**正文节选**
+++
深度学习框架PyTorch:从入门到精通的8个实战项目

想学PyTorch但不知道从哪下手?别急,今天给大家准备了8个超棒的实战项目,带你从PyTorch小白变成深度学习高手!这些项目难度由浅入深,涵盖了图像分类、目标检测、自然语言处理等多个领域。跟着我一起动手做项目,保证你学得又快又好!

项目一:手写数字识别

咱们先从最经典的手写数字识别开始。这个项目用到的是MNIST数据集,里面有6万张训练图片和1万张测试图片,每张图片都是28x28像素的手写数字。

代码怎么写?看这里:

import torch

import torch.nn as nn

import torchvision.datasets as datasets

import torchvision.transforms as transforms

# 定义神经网络

class Net(nn.Module):

def __init__(self):

super(Net, self).__init__()

self.fc1 = nn.Linear(28 * 28, 128)

self.fc2 = nn.Linear(128, 64)

self.fc3 = nn.Linear(64, 10)

def forward(self, x):

x = torch.flatten(x, 1)

x = torch.relu(self.fc1(x))

x = torch.relu(self.fc2(x))

x = self.fc3(x)

return x

# 加载数据

train_dataset = datasets.MNIST(root='./data', train=True, transform=transforms.ToTensor(), download=True)

train_loader = torch.utils.data.DataLoader(train_dataset, batch_size=64, shuffle=True)

# 训练模型

model = Net()

criterion = nn.CrossEntropyLoss()

optimizer = torch.optim.Adam(model.parameters(), lr=0.001)

for epoch in range(5):

for batch_idx, (data, target) in enumerate(train_loader):

optimizer.zero_grad()

output = model(data)

loss = criterion(output, target)

loss.backward()

optimizer.step()

温馨提示:别忘了把数据集下载到 ./data 目录哦!
+++
**任务目标**
1/ 这篇PyTorch教程的代码开头有哪些import语句?请全部列出。
2/ 请逐字照抄这篇PyTorch教程中的一段:从含有“import torchvision.transforms as”的地方开始,抄到“nn.Linear(28 * 28, 128)”为止。
+++
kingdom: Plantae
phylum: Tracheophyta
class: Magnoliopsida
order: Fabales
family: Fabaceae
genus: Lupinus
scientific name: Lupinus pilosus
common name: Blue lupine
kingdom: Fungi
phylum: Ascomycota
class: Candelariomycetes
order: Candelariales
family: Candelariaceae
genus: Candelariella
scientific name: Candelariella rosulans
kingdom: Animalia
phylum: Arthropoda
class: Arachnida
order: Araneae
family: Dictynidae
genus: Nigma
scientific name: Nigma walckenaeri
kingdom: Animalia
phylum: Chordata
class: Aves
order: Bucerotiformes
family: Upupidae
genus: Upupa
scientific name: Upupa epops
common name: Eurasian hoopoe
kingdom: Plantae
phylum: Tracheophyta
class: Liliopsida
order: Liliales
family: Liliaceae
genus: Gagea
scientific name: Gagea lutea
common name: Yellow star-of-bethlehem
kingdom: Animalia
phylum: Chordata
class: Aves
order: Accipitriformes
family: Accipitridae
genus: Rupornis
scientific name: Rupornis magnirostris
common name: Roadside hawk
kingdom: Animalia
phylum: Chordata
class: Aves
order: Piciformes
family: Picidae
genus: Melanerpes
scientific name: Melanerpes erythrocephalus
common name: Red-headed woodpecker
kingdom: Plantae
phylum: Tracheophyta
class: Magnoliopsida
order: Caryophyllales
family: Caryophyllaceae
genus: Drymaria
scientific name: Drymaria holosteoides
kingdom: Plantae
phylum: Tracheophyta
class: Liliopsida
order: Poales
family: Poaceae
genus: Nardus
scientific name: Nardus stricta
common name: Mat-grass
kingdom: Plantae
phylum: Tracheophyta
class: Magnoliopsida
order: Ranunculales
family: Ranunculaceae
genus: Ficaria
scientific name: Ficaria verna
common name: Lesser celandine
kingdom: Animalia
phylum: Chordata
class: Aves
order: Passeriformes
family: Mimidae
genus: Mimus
+++
**任务结果**
1/
import torch
import torch.nn as nn
import torchvision.datasets as datasets
import torchvision.transforms as transforms

2/
import torchvision.transforms as transforms

# 定义神经网络

class Net(nn.Module):

def __init__(self):

super(Net, self).__init__()

self.fc1 = nn.Linear(28 * 28, 128)